WHAT THE TASK ASKS: Reproduce every line of the entries below with no changes.

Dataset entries
*** Begin section ***

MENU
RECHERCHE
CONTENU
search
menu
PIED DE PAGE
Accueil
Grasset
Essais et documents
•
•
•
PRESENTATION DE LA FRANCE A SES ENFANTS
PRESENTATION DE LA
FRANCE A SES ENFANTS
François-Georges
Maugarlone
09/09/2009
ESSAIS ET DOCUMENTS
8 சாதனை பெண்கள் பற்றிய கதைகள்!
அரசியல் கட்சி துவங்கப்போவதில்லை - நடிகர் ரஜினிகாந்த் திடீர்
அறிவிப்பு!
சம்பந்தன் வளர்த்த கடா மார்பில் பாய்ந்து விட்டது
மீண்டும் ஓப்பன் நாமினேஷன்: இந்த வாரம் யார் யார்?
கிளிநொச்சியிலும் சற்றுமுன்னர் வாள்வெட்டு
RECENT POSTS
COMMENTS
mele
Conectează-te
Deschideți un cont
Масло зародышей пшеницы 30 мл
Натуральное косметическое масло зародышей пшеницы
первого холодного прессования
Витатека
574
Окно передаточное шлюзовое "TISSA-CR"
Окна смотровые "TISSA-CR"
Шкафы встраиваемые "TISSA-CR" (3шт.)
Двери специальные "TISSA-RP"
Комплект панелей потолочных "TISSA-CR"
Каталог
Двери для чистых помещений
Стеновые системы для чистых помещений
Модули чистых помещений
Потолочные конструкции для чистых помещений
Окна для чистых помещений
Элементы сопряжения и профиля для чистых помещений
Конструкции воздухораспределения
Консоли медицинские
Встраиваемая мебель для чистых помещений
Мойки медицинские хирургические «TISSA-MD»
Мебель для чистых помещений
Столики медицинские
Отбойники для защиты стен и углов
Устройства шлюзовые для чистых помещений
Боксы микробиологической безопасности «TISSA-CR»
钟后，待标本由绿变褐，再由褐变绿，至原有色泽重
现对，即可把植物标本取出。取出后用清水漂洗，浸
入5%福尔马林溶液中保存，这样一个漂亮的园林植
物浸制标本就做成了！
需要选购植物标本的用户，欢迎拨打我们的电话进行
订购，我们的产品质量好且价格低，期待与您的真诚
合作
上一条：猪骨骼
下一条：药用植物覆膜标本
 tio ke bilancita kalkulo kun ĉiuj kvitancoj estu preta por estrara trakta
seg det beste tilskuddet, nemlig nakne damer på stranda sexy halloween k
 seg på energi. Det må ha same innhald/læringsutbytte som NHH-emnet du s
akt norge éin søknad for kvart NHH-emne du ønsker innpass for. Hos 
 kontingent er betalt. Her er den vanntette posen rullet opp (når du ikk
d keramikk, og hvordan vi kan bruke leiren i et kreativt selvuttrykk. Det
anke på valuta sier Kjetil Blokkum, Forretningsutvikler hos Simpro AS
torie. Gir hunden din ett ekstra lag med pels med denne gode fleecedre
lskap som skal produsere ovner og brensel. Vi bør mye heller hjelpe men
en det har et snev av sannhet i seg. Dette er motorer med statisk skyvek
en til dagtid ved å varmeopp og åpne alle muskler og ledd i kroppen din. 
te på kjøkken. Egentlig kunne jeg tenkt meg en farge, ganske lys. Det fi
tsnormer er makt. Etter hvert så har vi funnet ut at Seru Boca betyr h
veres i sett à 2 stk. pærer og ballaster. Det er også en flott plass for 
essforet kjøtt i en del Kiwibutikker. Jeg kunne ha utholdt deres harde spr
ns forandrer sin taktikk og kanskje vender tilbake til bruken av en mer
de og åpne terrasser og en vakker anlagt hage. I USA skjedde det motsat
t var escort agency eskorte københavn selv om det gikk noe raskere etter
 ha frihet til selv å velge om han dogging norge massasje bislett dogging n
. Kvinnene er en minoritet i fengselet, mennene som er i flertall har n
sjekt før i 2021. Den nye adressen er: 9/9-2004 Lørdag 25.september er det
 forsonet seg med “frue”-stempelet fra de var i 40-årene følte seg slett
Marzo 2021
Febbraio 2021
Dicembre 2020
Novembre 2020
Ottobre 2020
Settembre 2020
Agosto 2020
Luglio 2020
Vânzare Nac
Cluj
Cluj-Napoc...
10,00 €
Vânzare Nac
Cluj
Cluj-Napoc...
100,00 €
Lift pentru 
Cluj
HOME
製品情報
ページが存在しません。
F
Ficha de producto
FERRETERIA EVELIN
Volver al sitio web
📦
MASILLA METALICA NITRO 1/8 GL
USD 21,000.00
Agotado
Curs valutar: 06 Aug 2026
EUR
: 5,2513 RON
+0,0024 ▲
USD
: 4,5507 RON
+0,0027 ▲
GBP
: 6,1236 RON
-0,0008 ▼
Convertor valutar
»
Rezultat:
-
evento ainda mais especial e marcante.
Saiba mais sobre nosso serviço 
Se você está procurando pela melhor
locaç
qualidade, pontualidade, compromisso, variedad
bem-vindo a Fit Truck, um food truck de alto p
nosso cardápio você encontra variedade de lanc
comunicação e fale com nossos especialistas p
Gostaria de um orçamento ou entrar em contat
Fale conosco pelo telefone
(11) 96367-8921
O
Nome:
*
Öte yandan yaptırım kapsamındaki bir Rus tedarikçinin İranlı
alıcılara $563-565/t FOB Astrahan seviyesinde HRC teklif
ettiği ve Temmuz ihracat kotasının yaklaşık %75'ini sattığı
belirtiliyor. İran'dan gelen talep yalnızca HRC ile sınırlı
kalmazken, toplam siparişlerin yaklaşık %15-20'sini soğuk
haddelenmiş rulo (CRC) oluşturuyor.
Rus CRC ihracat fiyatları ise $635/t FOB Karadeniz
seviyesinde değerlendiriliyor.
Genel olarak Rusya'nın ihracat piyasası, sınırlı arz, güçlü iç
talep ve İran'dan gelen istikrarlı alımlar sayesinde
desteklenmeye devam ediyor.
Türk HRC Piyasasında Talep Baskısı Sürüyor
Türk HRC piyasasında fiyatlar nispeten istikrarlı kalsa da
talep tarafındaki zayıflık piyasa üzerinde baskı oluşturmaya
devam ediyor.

*** End section ***

TASK ANSWER:
MENU
RECHERCHE
CONTENU
search
menu
PIED DE PAGE
Accueil
Grasset
Essais et documents
•
•
•
PRESENTATION DE LA FRANCE A SES ENFANTS
PRESENTATION DE LA
FRANCE A SES ENFANTS
François-Georges
Maugarlone
09/09/2009
ESSAIS ET DOCUMENTS
8 சாதனை பெண்கள் பற்றிய கதைகள்!
அரசியல் கட்சி துவங்கப்போவதில்லை - நடிகர் ரஜினிகாந்த் திடீர்
அறிவிப்பு!
சம்பந்தன் வளர்த்த கடா மார்பில் பாய்ந்து விட்டது
மீண்டும் ஓப்பன் நாமினேஷன்: இந்த வாரம் யார் யார்?
கிளிநொச்சியிலும் சற்றுமுன்னர் வாள்வெட்டு
RECENT POSTS
COMMENTS
mele
Conectează-te
Deschideți un cont
Масло зародышей пшеницы 30 мл
Натуральное косметическое масло зародышей пшеницы
первого холодного прессования
Витатека
574
Окно передаточное шлюзовое "TISSA-CR"
Окна смотровые "TISSA-CR"
Шкафы встраиваемые "TISSA-CR" (3шт.)
Двери специальные "TISSA-RP"
Комплект панелей потолочных "TISSA-CR"
Каталог
Двери для чистых помещений
Стеновые системы для чистых помещений
Модули чистых помещений
Потолочные конструкции для чистых помещений
Окна для чистых помещений
Элементы сопряжения и профиля для чистых помещений
Конструкции воздухораспределения
Консоли медицинские
Встраиваемая мебель для чистых помещений
Мойки медицинские хирургические «TISSA-MD»
Мебель для чистых помещений
Столики медицинские
Отбойники для защиты стен и углов
Устройства шлюзовые для чистых помещений
Боксы микробиологической безопасности «TISSA-CR»
钟后，待标本由绿变褐，再由褐变绿，至原有色泽重
现对，即可把植物标本取出。取出后用清水漂洗，浸
入5%福尔马林溶液中保存，这样一个漂亮的园林植
物浸制标本就做成了！
需要选购植物标本的用户，欢迎拨打我们的电话进行
订购，我们的产品质量好且价格低，期待与您的真诚
合作
上一条：猪骨骼
下一条：药用植物覆膜标本
 tio ke bilancita kalkulo kun ĉiuj kvitancoj estu preta por estrara trakta
seg det beste tilskuddet, nemlig nakne damer på stranda sexy halloween k
 seg på energi. Det må ha same innhald/læringsutbytte som NHH-emnet du s
akt norge éin søknad for kvart NHH-emne du ønsker innpass for. Hos 
 kontingent er betalt. Her er den vanntette posen rullet opp (når du ikk
d keramikk, og hvordan vi kan bruke leiren i et kreativt selvuttrykk. Det
anke på valuta sier Kjetil Blokkum, Forretningsutvikler hos Simpro AS
torie. Gir hunden din ett ekstra lag med pels med denne gode fleecedre
lskap som skal produsere ovner og brensel. Vi bør mye heller hjelpe men
en det har et snev av sannhet i seg. Dette er motorer med statisk skyvek
en til dagtid ved å varmeopp og åpne alle muskler og ledd i kroppen din. 
te på kjøkken. Egentlig kunne jeg tenkt meg en farge, ganske lys. Det fi
tsnormer er makt. Etter hvert så har vi funnet ut at Seru Boca betyr h
veres i sett à 2 stk. pærer og ballaster. Det er også en flott plass for 
essforet kjøtt i en del Kiwibutikker. Jeg kunne ha utholdt deres harde spr
ns forandrer sin taktikk og kanskje vender tilbake til bruken av en mer
de og åpne terrasser og en vakker anlagt hage. I USA skjedde det motsat
t var escort agency eskorte københavn selv om det gikk noe raskere etter
 ha frihet til selv å velge om han dogging norge massasje bislett dogging n
. Kvinnene er en minoritet i fengselet, mennene som er i flertall har n
sjekt før i 2021. Den nye adressen er: 9/9-2004 Lørdag 25.september er det
 forsonet seg med “frue”-stempelet fra de var i 40-årene følte seg slett
Marzo 2021
Febbraio 2021
Dicembre 2020
Novembre 2020
Ottobre 2020
Settembre 2020
Agosto 2020
Luglio 2020
Vânzare Nac
Cluj
Cluj-Napoc...
10,00 €
Vânzare Nac
Cluj
Cluj-Napoc...
100,00 €
Lift pentru 
Cluj
HOME
製品情報
ページが存在しません。
F
Ficha de producto
FERRETERIA EVELIN
Volver al sitio web
📦
MASILLA METALICA NITRO 1/8 GL
USD 21,000.00
Agotado
Curs valutar: 06 Aug 2026
EUR
: 5,2513 RON
+0,0024 ▲
USD
: 4,5507 RON
+0,0027 ▲
GBP
: 6,1236 RON
-0,0008 ▼
Convertor valutar
»
Rezultat:
-
evento ainda mais especial e marcante.
Saiba mais sobre nosso serviço 
Se você está procurando pela melhor
locaç
qualidade, pontualidade, compromisso, variedad
bem-vindo a Fit Truck, um food truck de alto p
nosso cardápio você encontra variedade de lanc
comunicação e fale com nossos especialistas p
Gostaria de um orçamento ou entrar em contat
Fale conosco pelo telefone
(11) 96367-8921
O
Nome:
*
Öte yandan yaptırım kapsamındaki bir Rus tedarikçinin İranlı
alıcılara $563-565/t FOB Astrahan seviyesinde HRC teklif
ettiği ve Temmuz ihracat kotasının yaklaşık %75'ini sattığı
belirtiliyor. İran'dan gelen talep yalnızca HRC ile sınırlı
kalmazken, toplam siparişlerin yaklaşık %15-20'sini soğuk
haddelenmiş rulo (CRC) oluşturuyor.
Rus CRC ihracat fiyatları ise $635/t FOB Karadeniz
seviyesinde değerlendiriliyor.
Genel olarak Rusya'nın ihracat piyasası, sınırlı arz, güçlü iç
talep ve İran'dan gelen istikrarlı alımlar sayesinde
desteklenmeye devam ediyor.
Türk HRC Piyasasında Talep Baskısı Sürüyor
Türk HRC piyasasında fiyatlar nispeten istikrarlı kalsa da
talep tarafındaki zayıflık piyasa üzerinde baskı oluşturmaya
devam ediyor.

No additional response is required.